APRIL 5 2016, ALMATY (The Conway Bulletin) — Kazakhs have increased the amount of tenge they are keeping in bank accounts, suggesting that they now trust the currency once again despite it halving in value over the past seven months, Kazakhstan’s Central Bank said.
In February, Central Bank data showed that the amount of tenge saved in banks rose to 1.53 trillion tenge ($4.5b), up 5% from January. Significantly, too, the proportion of tenge as savings grew to 22% of the total, up from 20% in January.
Analysts said that two factors had contributed to this renewed confidence in the tenge.
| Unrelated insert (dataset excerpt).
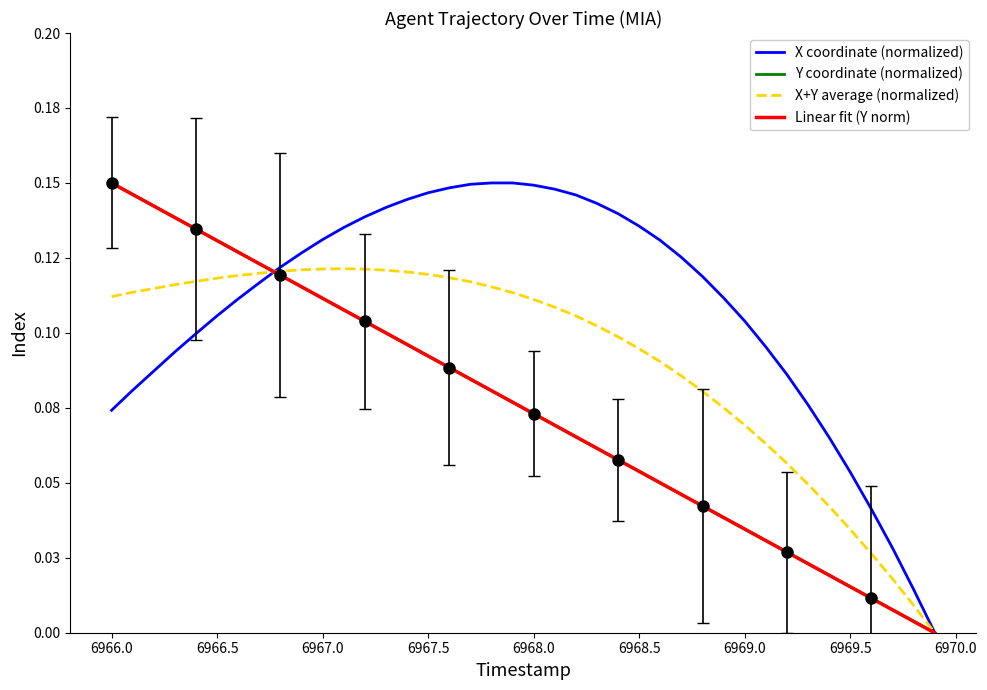

Reading right to left, what are all the values shown in this chart?

X coordinate (normalized): 0.0	0.0	0.0	0.0	0.1	0.1	0.1	0.1	0.1	0.1	0.1	0.1	0.1	0.1	0.1	0.1	0.1	0.1	0.1	0.1	0.1	0.1	0.1	0.1	0.1	0.1	0.1	0.1	0.1	0.1	0.1	0.1	0.1	0.1	0.1	0.1	0.1	0.1	0.1	0.1
Y coordinate (normalized): 0.0	0.0	0.0	0.0	0.0	0.0	0.0	0.0	0.0	0.0	0.0	0.0	0.0	0.0	0.1	0.1	0.1	0.1	0.1	0.1	0.1	0.1	0.1	0.1	0.1	0.1	0.1	0.1	0.1	0.1	0.1	0.1	0.1	0.1	0.1	0.1	0.1	0.1	0.1	0.1
X+Y average (normalized): 0.0	0.0	0.0	0.0	0.0	0.0	0.0	0.1	0.1	0.1	0.1	0.1	0.1	0.1	0.1	0.1	0.1	0.1	0.1	0.1	0.1	0.1	0.1	0.1	0.1	0.1	0.1	0.1	0.1	0.1	0.1	0.1	0.1	0.1	0.1	0.1	0.1	0.1	0.1	0.1
Linear fit (Y norm): -0.0	0.0	0.0	0.0	0.0	0.0	0.0	0.0	0.0	0.0	0.0	0.0	0.0	0.0	0.1	0.1	0.1	0.1	0.1	0.1	0.1	0.1	0.1	0.1	0.1	0.1	0.1	0.1	0.1	0.1	0.1	0.1	0.1	0.1	0.1	0.1	0.1	0.1	0.1	0.1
The first was that this year, the tenge has actually strengthened against the US dollar to around 340/$1 compared to an all- time low in mid-January of 390/$1.
In March, Kazakhstan’s Central Bank heavily intervened in the currency market, buying $1.2b on the Kazakh Stock Exchange, around 2.6 times more than it bought in February.
This, together with high liquidity ensured by capital held at the Single Pension Fund, helped to improve the tenge’s position, analysts said.
“The Central Bank now faces the problem of too much liquidity and too high interest rates,” Askar Akhmedov, senior analyst at Halyk Finance, part of one of the largest Kazakh banks, said in a report.